This is why I, imho, thinks bilt hamber finis wax is better.


----------



## lemansblue92 (Aug 6, 2015)

the only one i have tried out of them is bilt hamber, would certainty recommend it!


----------



## Ultra (Feb 25, 2006)

BH double speed punches well above it's price tag.


----------



## msb (Dec 20, 2009)

Vics Concours or one of the soft99 offerings would be my suggestions!


----------



## sean ryan (May 10, 2015)

For me it's Bilt Hamber Finnis Wax I love the stuff it's the best wax I've used


----------



## vwv12 (Sep 6, 2011)

Collinite 915, only because that's all I have used other that Simoniz in a gold tin, which was a beast to remove.

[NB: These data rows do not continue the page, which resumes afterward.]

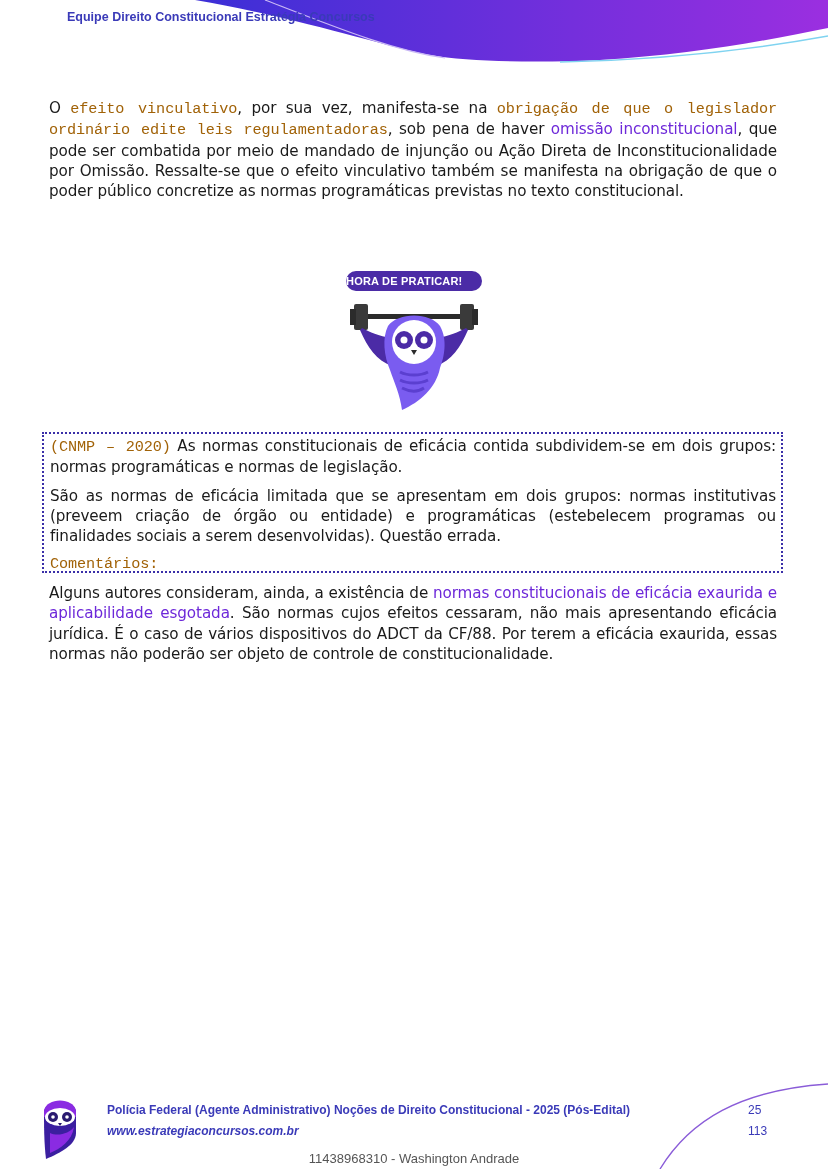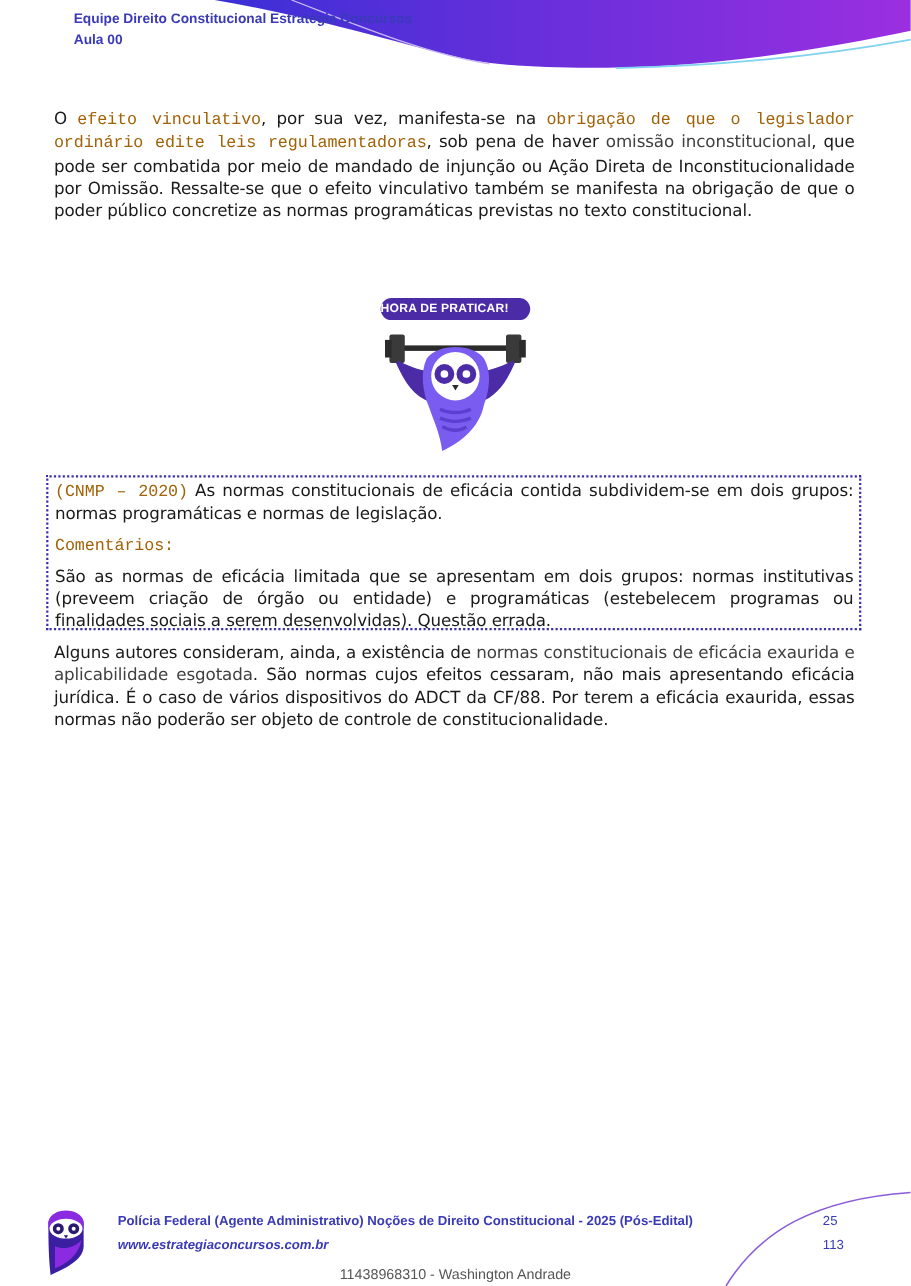--- a/index.html
+++ b/index.html
@@ -3,21 +3,21 @@
 <meta charset="utf-8">
 <style>
   html, body { margin: 0; padding: 0; background: #ffffff; }
   body { width: 828px; height: 1169px; position: relative; overflow: hidden; font-family: "DejaVu Sans", sans-serif; color: #1a1a1a; }
   .header-wave { position: absolute; top: 0; left: 0; width: 828px; height: 75px; }
   .header-text { position: absolute; left: 67px; top: 8px; font-family: "Liberation Sans", sans-serif; font-weight: bold; color: #3a3ab8; font-size: 12.5px; line-height: 19px; }
   .content { position: absolute; left: 49px; top: 98px; width: 728px; font-size: 15.2px; line-height: 20.3px; }
   .para { margin: 0 0 8px 0; text-align: justify; letter-spacing: -0.1px; }
   .para.first { text-align-last: left; }
   .hl-blue { color: #a16207; font-family: Liberation Mono, monospace; }
-  .hl-red { color: #404040; }
+  .hl-red { color: #6d28d9; }
   .practice { position: absolute; left: 336px; top: 268px; width: 156px; height: 145px; }
   .practice-badge { position: absolute; left: 10px; top: 3px; width: 136px; height: 20px; border-radius: 10px; background: #4b2ba6; color: #ffffff; font-family: "Liberation Sans", sans-serif; font-weight: bold; font-size: 11px; line-height: 20px; text-align: left; letter-spacing: 0.2px; }
   .practice-owl { position: absolute; left: 12px; top: 30px; width: 132px; height: 115px; }
   .question-box { position: absolute; left: 42px; top: 432px; width: 741px; height: 141px; border: 2px dotted #3a2fa8; box-sizing: border-box; padding: 2px 5px 0 6px; font-size: 15.2px; line-height: 20.3px; }
   .question-box .para { margin-bottom: 8px; }
   .after { position: absolute; left: 49px; top: 583px; width: 728px; font-size: 15.2px; line-height: 20.3px; }
   .footer-owl { position: absolute; left: 40px; top: 1093px; width: 40px; height: 66px; }
   .footer-title { position: absolute; left: 107px; top: 1103px; font-family: "Liberation Sans", sans-serif; font-weight: bold; color: #3a3ab8; font-size: 12px; }
   .footer-url { position: absolute; left: 107px; top: 1124px; font-family: "Liberation Sans", sans-serif; font-weight: bold; font-style: italic; color: #3a3ab8; font-size: 12px; }
   .footer-pages { position: absolute; left: 748px; top: 1100px; width: 40px; font-family: "Liberation Sans", sans-serif; color: #3a3ab8; font-size: 12px; line-height: 21px; }
@@ -33,21 +33,20 @@
       <stop offset="0" stop-color="#3b2fd6"></stop>
       <stop offset="1" stop-color="#9b2fe0"></stop>
     </linearGradient>
   </defs>
   <path d="M195 0 C 300 18, 380 45, 430 55 C 470 62, 540 63, 600 60 C 690 55, 770 40, 828 28 L 828 0 Z" fill="url(#hg)"></path>
   <path d="M265 0 C 330 25, 390 50, 445 58" stroke="#c9b8f5" stroke-width="1.2" fill="none"></path>
   <path d="M560 62 C 650 60, 740 52, 828 36" stroke="#7fd3f0" stroke-width="1.6" fill="none"></path>
 </svg>
 <div class="header-text">
   <div>Equipe Direito Constitucional Estratégia Concursos</div>
-  <div>Aula 00</div>
 </div>
 
 <div class="content">
   <p class="para"><span>O </span><span class="hl-blue">efeito vinculativo</span><span>, por sua vez, manifesta-se na </span><span class="hl-blue">obrigação de que o legislador ordinário edite leis regulamentadoras</span><span>, sob pena de haver </span><span class="hl-red">omissão inconstitucional</span><span>, que pode ser combatida por meio de mandado de injunção ou Ação Direta de Inconstitucionalidade por Omissão. Ressalte-se que o efeito vinculativo também se manifesta na obrigação de que o poder público concretize as normas programáticas previstas no texto constitucional.</span></p>
 </div>
 
 <div class="practice">
   <div class="practice-badge">HORA DE PRATICAR!</div>
   <svg class="practice-owl" viewBox="0 0 132 115">
     <rect x="8" y="16" width="116" height="5" fill="#2b2b2b"></rect>
@@ -63,22 +62,22 @@
     <circle cx="76" cy="42" r="9" fill="#4b2ba6"></circle>
     <circle cx="56" cy="42" r="3.5" fill="#ffffff"></circle>
     <circle cx="76" cy="42" r="3.5" fill="#ffffff"></circle>
     <path d="M63 52 L 69 52 L 66 57 Z" fill="#2b2b2b"></path>
     <path d="M52 74 C 60 78, 72 78, 80 74 M52 82 C 60 86, 72 86, 80 82 M54 90 C 62 94, 70 94, 76 90" stroke="#5b3fd0" stroke-width="3" fill="none"></path>
   </svg>
 </div>
 
 <div class="question-box">
   <p class="para"><span class="hl-blue">(CNMP – 2020)</span><span> As normas constitucionais de eficácia contida subdividem-se em dois grupos: normas programáticas e normas de legislação.</span></p>
+  <p class="para">São as normas de eficácia limitada que se apresentam em dois grupos: normas institutivas (preveem criação de órgão ou entidade) e programáticas (estebelecem programas ou finalidades sociais a serem desenvolvidas). Questão errada.</p>
   <p class="para hl-blue">Comentários:</p>
-  <p class="para">São as normas de eficácia limitada que se apresentam em dois grupos: normas institutivas (preveem criação de órgão ou entidade) e programáticas (estebelecem programas ou finalidades sociais a serem desenvolvidas). Questão errada.</p>
 </div>
 
 <div class="after">
   <p class="para"><span>Alguns autores consideram, ainda, a existência de </span><span class="hl-red">normas constitucionais de eficácia exaurida e aplicabilidade esgotada</span><span>. São normas cujos efeitos cessaram, não mais apresentando eficácia jurídica. É o caso de vários dispositivos do ADCT da CF/88. Por terem a eficácia exaurida, essas normas não poderão ser objeto de controle de constitucionalidade.</span></p>
 </div>
 
 <svg class="footer-owl" viewBox="0 0 40 66">
   <path d="M4 18 C 6 6, 34 6, 36 18 L 36 40 C 36 52, 20 60, 6 66 C 4 50, 4 32, 4 18 Z" fill="#3b1fa0"></path>
   <path d="M4 18 C 6 4, 34 4, 36 18 L 36 24 L 4 24 Z" fill="#8a2be2"></path>
   <ellipse cx="20" cy="24" rx="15" ry="9" fill="#ffffff"></ellipse>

Put on correctly, 915 comes of easily and 2 weeks later without even a touch of the paint still beads beautifully








[/URL][/IMG]


----------



## Leebo310 (Sep 30, 2013)

Blueberry said:


> From your list Pete's 53 but also consider CG XXX. Just because it's less than £15 don't dismiss it. It's a lovely wax and so easy to use. The wax seems to sink into the paintwork making buffing a doddle. Leaves great looks too.


What do you find the durability like from the CG XXX mate?


----------



## Sparky160 (Aug 12, 2011)

Auto Finesse Temptation gives a very crisp finish and is very nice to use. Smells epic too which is a bonus. Only downside is it isnt most durable but that doesn't bother me. Vics concours is very good also as is Dodo supernautral hybrid which has the added benefit of being extremely durable and is an ideal wax for winter protection.


----------



## Blueberry (Aug 10, 2007)

Leebo310 said:


> What do you find the durability like from the CG XXX mate?


I wouldn't know tbh as one wax never stays in the car long enough before I'm putting more wax on. I think it was on mine for 3 weeks. You wouldn't really buy this wax for the durability. There are better for that but looks wise and even beading, it's good.


----------



## Leebo310 (Sep 30, 2013)

Blueberry said:


> I wouldn't know tbh as one wax never stays in the car long enough before I'm putting more wax on. I think it was on mine for 3 weeks. You wouldn't really buy this wax for the durability. There are better for that but looks wise and even beading, it's good.


Thanks mate, sounds pretty promising for such a cheap wax then, even if the durability isn't amazing.


----------



## matt-rudd (Jan 4, 2015)

Results from using chemical guys XXX:




























Don't know about the durability though but it's a great wax for £15.


----------



## asspur96 (Jan 24, 2014)

Collinite 845 looks great and lasts for a LOOONNNNGGG time :lol:


----------